The aviation industry has been most vocal in expressing concern about how it will affect them. Karen Dee, the chief executive of the Airport Operators Association, said it would “not only have a devastating impact on the UK aviation industry, but also on the wider economy”.
Yes, it will. But we are where we are and the travel industry has to take a share of the blame for the spread of the disease. There has been little voluntary action, no testing, just a lot of complaining.
This could be a big reckoning for the sector. Sir Richard Branson has put his Virgin Atlantic airline up for sale amid reports that only 30 of the world’s 700 airlines may survive.
Well, there have also been demands for us all to fly a little less in the interests of climate change. The virus, aided and abetted by advances in communications technology, has hastened that objective.

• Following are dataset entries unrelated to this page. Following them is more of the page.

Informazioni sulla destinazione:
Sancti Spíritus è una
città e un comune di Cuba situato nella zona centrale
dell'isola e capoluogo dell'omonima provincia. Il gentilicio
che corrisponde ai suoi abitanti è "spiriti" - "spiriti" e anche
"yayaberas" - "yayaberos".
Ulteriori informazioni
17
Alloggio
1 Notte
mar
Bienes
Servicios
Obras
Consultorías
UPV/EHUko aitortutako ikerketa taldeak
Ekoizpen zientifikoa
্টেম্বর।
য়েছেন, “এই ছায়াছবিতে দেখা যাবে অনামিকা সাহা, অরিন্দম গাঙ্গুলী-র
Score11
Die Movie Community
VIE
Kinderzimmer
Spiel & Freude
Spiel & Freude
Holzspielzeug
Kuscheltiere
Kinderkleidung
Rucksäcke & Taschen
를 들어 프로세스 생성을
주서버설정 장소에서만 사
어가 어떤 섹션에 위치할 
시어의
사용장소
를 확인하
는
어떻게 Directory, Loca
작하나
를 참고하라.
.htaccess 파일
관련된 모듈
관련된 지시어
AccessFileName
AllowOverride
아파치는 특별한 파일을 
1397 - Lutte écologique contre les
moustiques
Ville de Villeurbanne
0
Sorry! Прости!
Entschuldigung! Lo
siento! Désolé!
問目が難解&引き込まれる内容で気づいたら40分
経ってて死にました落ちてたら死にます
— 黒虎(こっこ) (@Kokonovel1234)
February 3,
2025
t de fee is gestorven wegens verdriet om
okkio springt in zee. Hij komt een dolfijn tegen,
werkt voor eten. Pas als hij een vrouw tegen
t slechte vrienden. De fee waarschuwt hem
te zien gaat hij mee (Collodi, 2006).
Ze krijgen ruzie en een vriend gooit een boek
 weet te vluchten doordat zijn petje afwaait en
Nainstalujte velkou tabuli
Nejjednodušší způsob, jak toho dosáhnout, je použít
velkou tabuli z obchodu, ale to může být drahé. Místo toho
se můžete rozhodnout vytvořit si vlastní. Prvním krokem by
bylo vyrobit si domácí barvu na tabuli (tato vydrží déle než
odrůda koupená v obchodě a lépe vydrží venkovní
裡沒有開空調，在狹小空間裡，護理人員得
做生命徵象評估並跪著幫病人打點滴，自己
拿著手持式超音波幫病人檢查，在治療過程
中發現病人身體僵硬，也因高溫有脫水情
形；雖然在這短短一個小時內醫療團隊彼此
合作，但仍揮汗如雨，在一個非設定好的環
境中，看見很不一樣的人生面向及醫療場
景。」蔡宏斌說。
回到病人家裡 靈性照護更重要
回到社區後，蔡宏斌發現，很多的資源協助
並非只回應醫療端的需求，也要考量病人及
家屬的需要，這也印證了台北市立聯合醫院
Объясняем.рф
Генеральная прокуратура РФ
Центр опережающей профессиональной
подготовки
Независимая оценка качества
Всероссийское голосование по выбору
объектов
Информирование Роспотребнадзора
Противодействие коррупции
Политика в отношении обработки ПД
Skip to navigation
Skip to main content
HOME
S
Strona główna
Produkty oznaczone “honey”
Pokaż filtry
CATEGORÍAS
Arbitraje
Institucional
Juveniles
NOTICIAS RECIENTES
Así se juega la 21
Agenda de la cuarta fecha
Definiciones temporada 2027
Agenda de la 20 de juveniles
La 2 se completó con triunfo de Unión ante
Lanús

Edinburgh’s transport shortcomings
While we’re on the subject of travel, Edinburgh City Council wants to introduce more road closures and wider pavements to encourage people to walk and cycle more often and at a safe distance from each other.
This is all very well, and will help the environment, but it is a bit short-sighted.
The policy fails to acknowledge that public concern about social distancing extends beyond the need for wider pavements and quieter streets.
An Ipsos MORI poll indicated that 61% of Britons would shun public transport, so that means more of us will be sticking to driving to work. If we can.
Where are the additional park and ride facilities? How are tradesmen and others who need to use their vehicles being helped with the return to work when they already face a mountain of other challenges?
The council has rarely been helpful to motorists which some suspect goes back to the rejection of the congestion charge plan. Since then the roads have deteriorated, parking charges have risen and attendants operate like hungry hawks.
A bathroom and kitchen tiler told me that he knew of tradesmen who do not like taking jobs in the city centre as they are tired of the restrictions and the parking fines they pick up. It’s time the council started implementing policies that helped instead of hindered those who keep the city ticking.
There are aspirations for a traffic-free city centre. That’s a fine ideal, but unlike some pedestrianised cities, Edinburgh does not have an inner ring road. The price of preserving the city is that motorists must travel through it to get anywhere. Restricting their ability to do this will add to congestion, not ease it.